Jean-Luc Godard a eu recours à un suicide assisté lundi.

AFP

Décédé lundi suite à un suicide assisté, Jean-Luc Godard n’était pas en fin de vie. Il ne souffrait pas d’une maladie incurable en phase terminale. Non, le réalisateur culte était un «fatigué de la vie». Il met ainsi en lumière un type de suicide assisté toujours plus courant en Suisse, même si on en parle assez peu.

Un proche du Franco-Suisse a précisé, qu’il «n’était pas malade, il était simplement épuisé». Le conseiller juridique de la famille a noté de son côté que le cinéaste, 91 ans, souffrait de «multiples pathologies invalidantes».

On imagine souvent que ceux qui optent pour un suicide assisté souffrent d’une maladie mortelle, par exemple un cancer, et sont en phase terminale. De plus en plus, pourtant, ne sont pas du tout dans ce cas de figure. En 2019 en Suisse romande, les décès de «fatigués de la vie» ont même été plus nombreux que ceux de personnes atteintes de cancer.

Pour avoir accès à un suicide assisté, Exit Suisse romande exige une capacité de discernement. Puis précise qu’il faut «être atteint soit d’une maladie incurable, soit de souffrances intolérables, soit de polypathologies invalidantes liées à l’âge».

Depuis 2014 en Suisse romande

Les personnes souffrant de polypathologies invalidantes liées à l’âge, parfois nommées un peu rapidement les «fatigués de la vie», n’ont pas accès à un suicide assisté depuis très longtemps en Suisse. Pour Exit version romande, c’est le cas depuis 2014. Mais depuis, leur nombre ne cesse d’augmenter parmi ceux qui choisissent d’en terminer.

En 2019, les cas de polypathologies avaient même dépassé ceux de cancers, devenant la première cause de décès. 352 assistances au suicide avaient été dénombrées parmi des membres d’Exit Suisse romande. 134 (38%) pour des polypathologies invalidantes liées à l’âge, 122 (35%) pour des cancers.

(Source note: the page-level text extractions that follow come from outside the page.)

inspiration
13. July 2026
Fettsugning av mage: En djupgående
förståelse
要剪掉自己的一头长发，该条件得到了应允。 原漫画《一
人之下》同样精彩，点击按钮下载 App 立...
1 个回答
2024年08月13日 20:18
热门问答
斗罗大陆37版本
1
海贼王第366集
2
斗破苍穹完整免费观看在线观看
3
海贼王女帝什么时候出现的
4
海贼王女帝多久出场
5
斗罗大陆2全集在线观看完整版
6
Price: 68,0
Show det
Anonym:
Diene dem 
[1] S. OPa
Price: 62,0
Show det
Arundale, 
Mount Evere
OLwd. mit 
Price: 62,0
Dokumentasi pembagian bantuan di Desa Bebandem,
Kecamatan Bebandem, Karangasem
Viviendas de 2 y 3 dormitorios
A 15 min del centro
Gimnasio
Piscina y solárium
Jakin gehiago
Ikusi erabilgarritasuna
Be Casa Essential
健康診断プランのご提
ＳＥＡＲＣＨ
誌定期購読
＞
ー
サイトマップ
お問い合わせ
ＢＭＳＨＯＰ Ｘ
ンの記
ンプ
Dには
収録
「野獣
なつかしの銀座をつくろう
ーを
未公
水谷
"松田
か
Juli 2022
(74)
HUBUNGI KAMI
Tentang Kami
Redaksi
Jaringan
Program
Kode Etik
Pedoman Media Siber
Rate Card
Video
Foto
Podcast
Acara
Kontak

L’année suivante, ce n’était plus le cas, selon les données de l’association. 142 (38%) suicides assistés étaient liés à des cancers. 119 (32%) à des polypathologies. Reste que la tendance est à l’augmentation de ces profils dans l’assistance au suicide en Suisse, y compris pour des couples qui veulent effectuer leur dernier voyage ensemble.

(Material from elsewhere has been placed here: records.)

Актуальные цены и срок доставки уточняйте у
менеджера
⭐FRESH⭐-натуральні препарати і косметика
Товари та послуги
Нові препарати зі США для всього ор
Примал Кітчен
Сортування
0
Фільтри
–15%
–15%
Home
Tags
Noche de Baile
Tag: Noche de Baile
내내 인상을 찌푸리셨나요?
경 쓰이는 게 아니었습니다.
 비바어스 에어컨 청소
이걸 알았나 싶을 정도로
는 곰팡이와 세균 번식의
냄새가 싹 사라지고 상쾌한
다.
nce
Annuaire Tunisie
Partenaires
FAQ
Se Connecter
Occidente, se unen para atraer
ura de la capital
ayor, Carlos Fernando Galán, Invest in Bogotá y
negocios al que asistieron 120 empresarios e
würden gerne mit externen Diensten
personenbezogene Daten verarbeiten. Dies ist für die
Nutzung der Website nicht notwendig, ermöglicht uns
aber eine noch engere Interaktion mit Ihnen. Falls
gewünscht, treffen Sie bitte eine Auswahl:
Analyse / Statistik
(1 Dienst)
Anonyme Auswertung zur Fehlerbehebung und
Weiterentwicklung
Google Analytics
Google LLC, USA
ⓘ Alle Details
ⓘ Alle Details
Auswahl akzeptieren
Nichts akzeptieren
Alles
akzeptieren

Mais que sont les polypathologies invalidantes liées à l’âge? Comme souvent dans le domaine du suicide assisté, il n’existe pas de définitions précises. Mais il s’agit de difficultés engendrées par la vieillesse, qui peuvent se cumuler. Exemple? Des douleurs chroniques, des difficultés respiratoires, une fatigue intense, des problèmes d’audition ou de vue, de l’incontinence, une perte partielle ou totale de la mobilité ou de l’autonomie. Maux auxquels peuvent s’ajouter des souffrances psychiques, de la dépression, un sentiment d’isolement, de perte de dignité, etc.

Des sœurs de 49 et 54 ans

Et quid de l’âge? À partir de quand la vieillesse engendre-t-elle des pathologies invalidantes entraînant un droit au suicide assisté? Là non plus, aucune règle n’existe. Les données d’Exit Suisse romande indiquent que l’âge moyen des décès, dans cette catégorie, est d’environ 85 ans.

De l’autre côté de la Sarine, cependant, certains cas ont défrayé la chronique. En février dernier par exemple, deux sœurs américaines de l’Arizona ont obtenu un suicide assisté dans la société Pegasos, à Bâle-Campagne. Ces deux «fatiguées de la vie» n’avaient aucune pathologie importante, n’avaient rien dit à leurs proches, et n’avaient surtout «que» 49 et 54 ans.

La possibilité d’obtenir un suicide assisté pour les personnes souffrant de polypathologies invalidantes liées à l’âge est applaudie par certains. Crainte pas d’autres, qui redoutent des dérives. Reste que la tendance est claire: ces cas tendent à devenir courants et de plus en plus nombreux. A l’image de Jean-Luc Godard, on peut décider en Suisse, en pleine conscience, au vu de son état, que son temps restant sur terre ne vaut pas la peine d’être vécu.